How the Bill Protects Seniors and Their Families

These referral agencies do greatly help people who are trying to find a long-term care facility for their loved ones. However, the current licensing requirements make it easy for people to be taken advantage of by many of these agencies. Many of these agencies will claim that they offer their services for free, but they may receive bonuses and incentives for every family or senior placement.

Senator Tony Mendoza says that he wants to ensure that neither the elderly or their family members will be taken advantage of by one of these agencies. He has stated strengthening the financial and licensing disclosure agreements will prevent this from happening. He also stated that the bill will make the process more transparent, so people will have an easier time finding care for their loved ones.

Many people are in a rush to find long-term care facilities. This can make them more susceptible to unethical business practices. Referral placement agents are not heavily regulated in California. Only certain referral agencies are required to be licensed under current laws.
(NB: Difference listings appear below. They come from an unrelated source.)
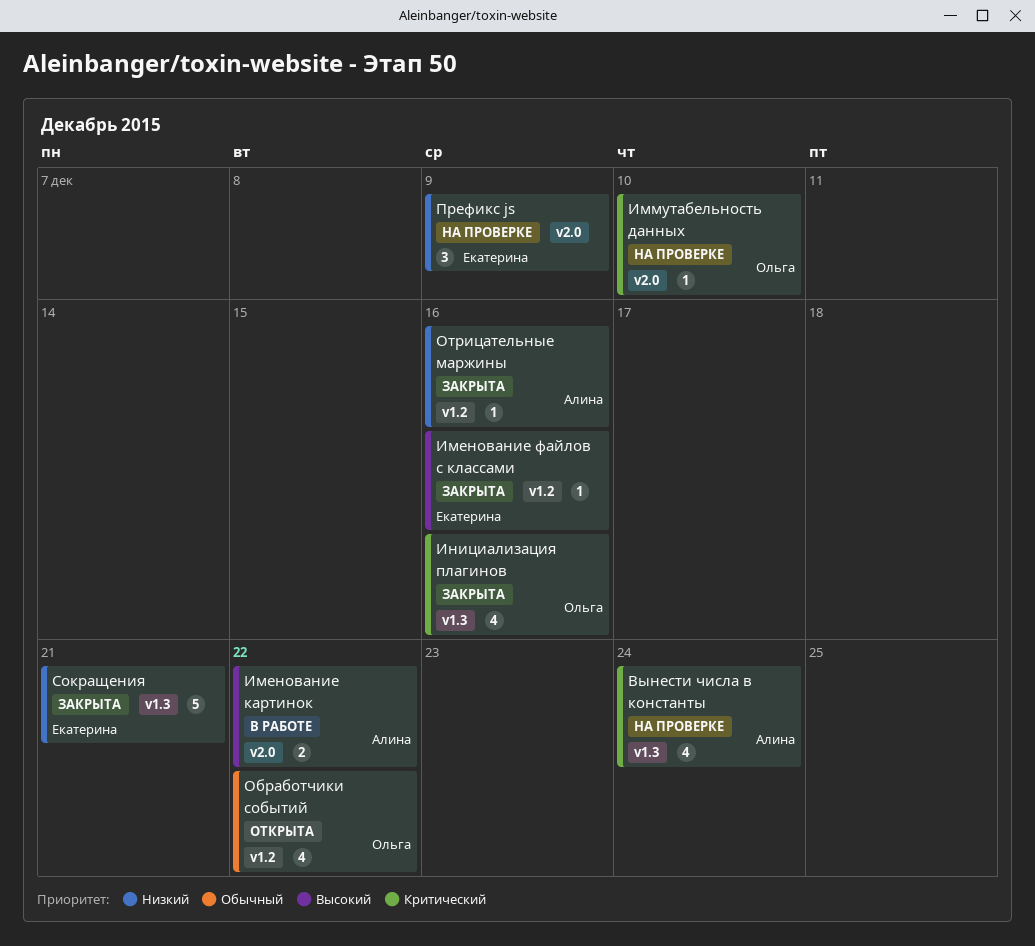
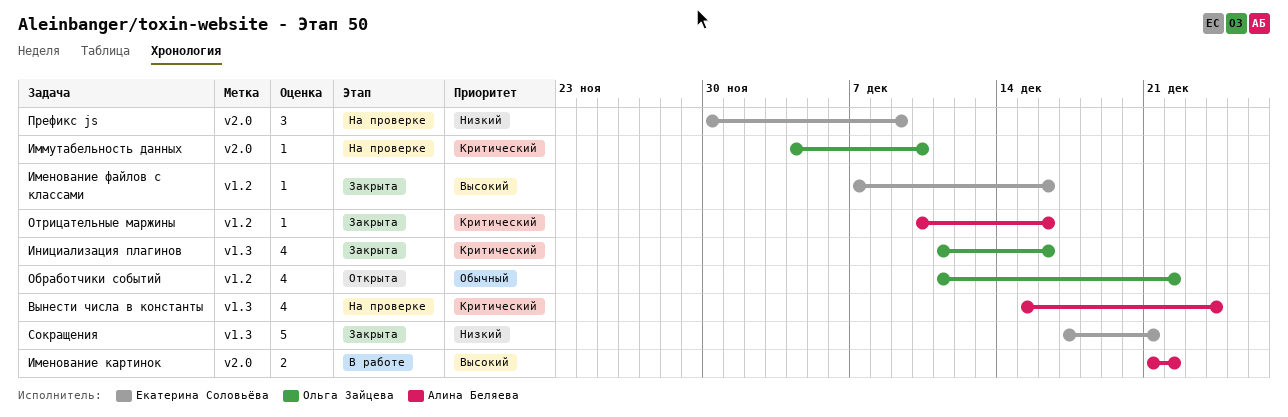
Отрицательные маржины, priority: Низкий -> Критический

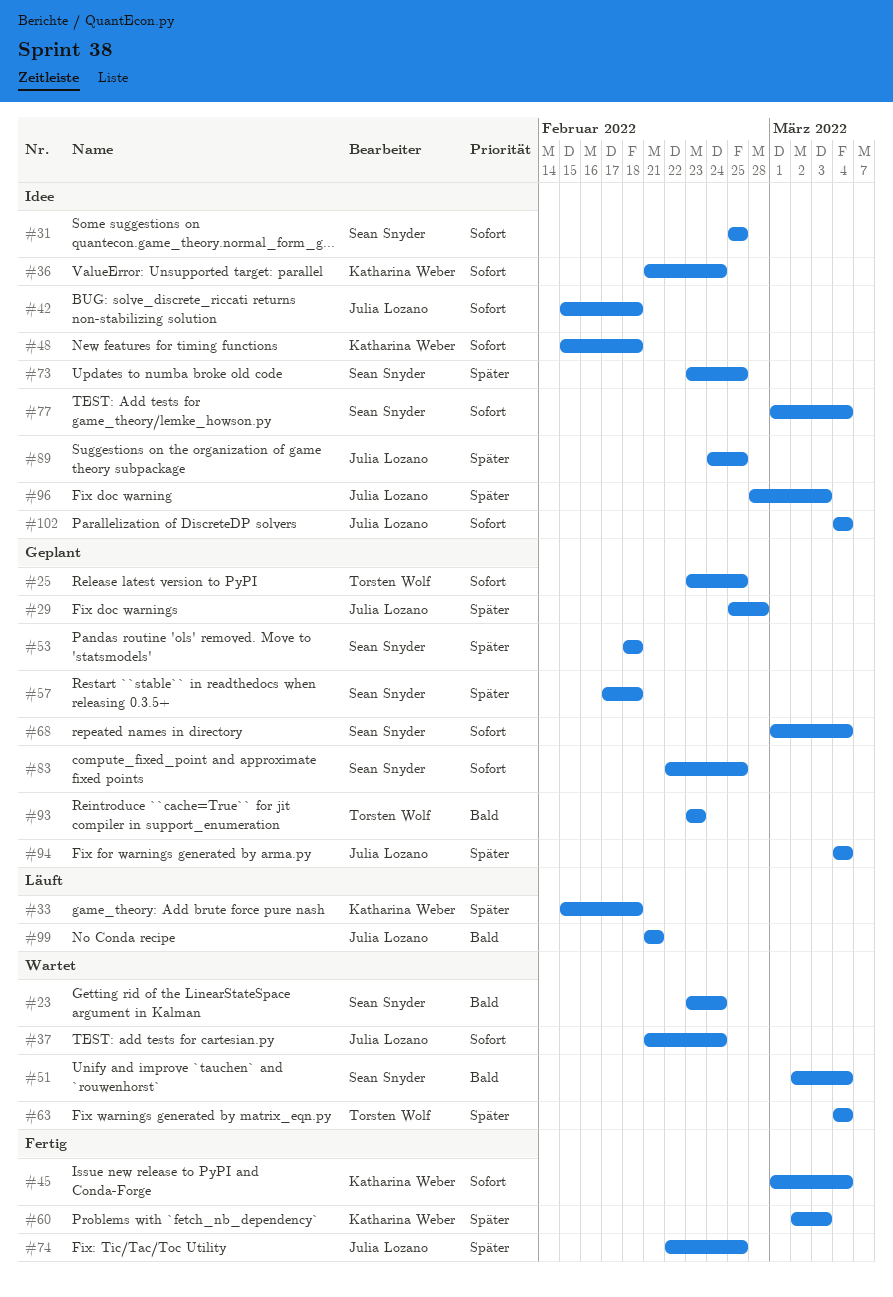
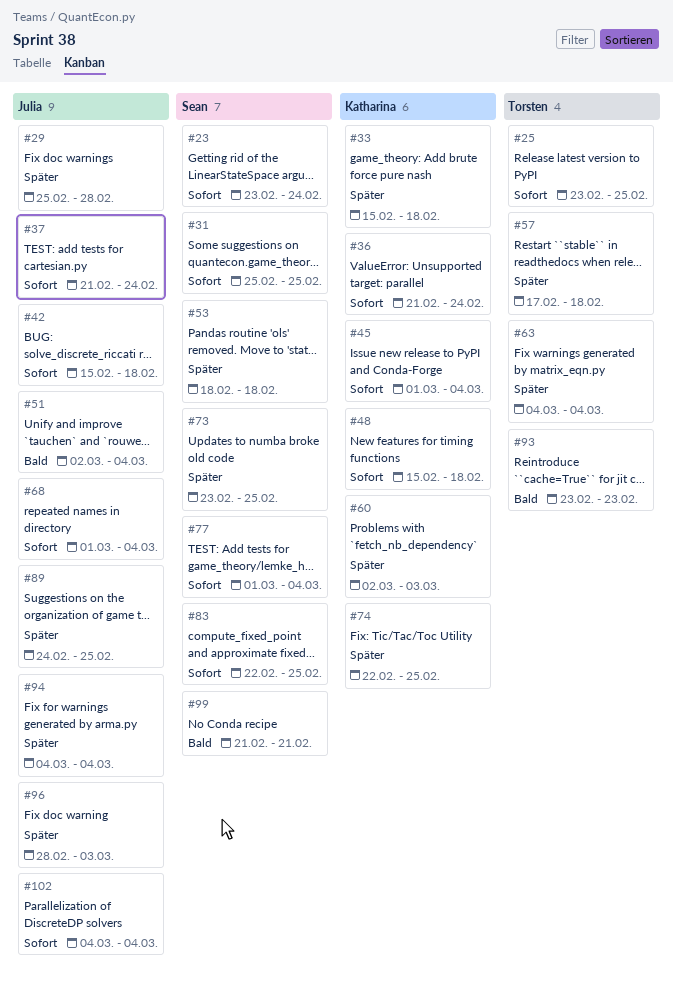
#23, priority: Bald -> Sofort
#51, owner: Sean Snyder -> Julia Lozano
#57, owner: Sean Snyder -> Torsten Wolf
#68, owner: Sean Snyder -> Julia Lozano
#74, owner: Julia Lozano -> Katharina Weber
#99, owner: Julia Lozano -> Sean Snyder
Mendoza says that it is wrong for referral agencies to target the elderly and their loved ones solely for profit. He is working hard to make sure that his bill will end this practice. Washington D.C. was the first state to regulate referral agencies. This was done after an investigative report was published in the Seattle Times. The report showed that many companies did not disclose the commissions they received. Agencies also referred people to facilities that were known for neglect and poor care. Those problems are addressed by Senate Bill 648.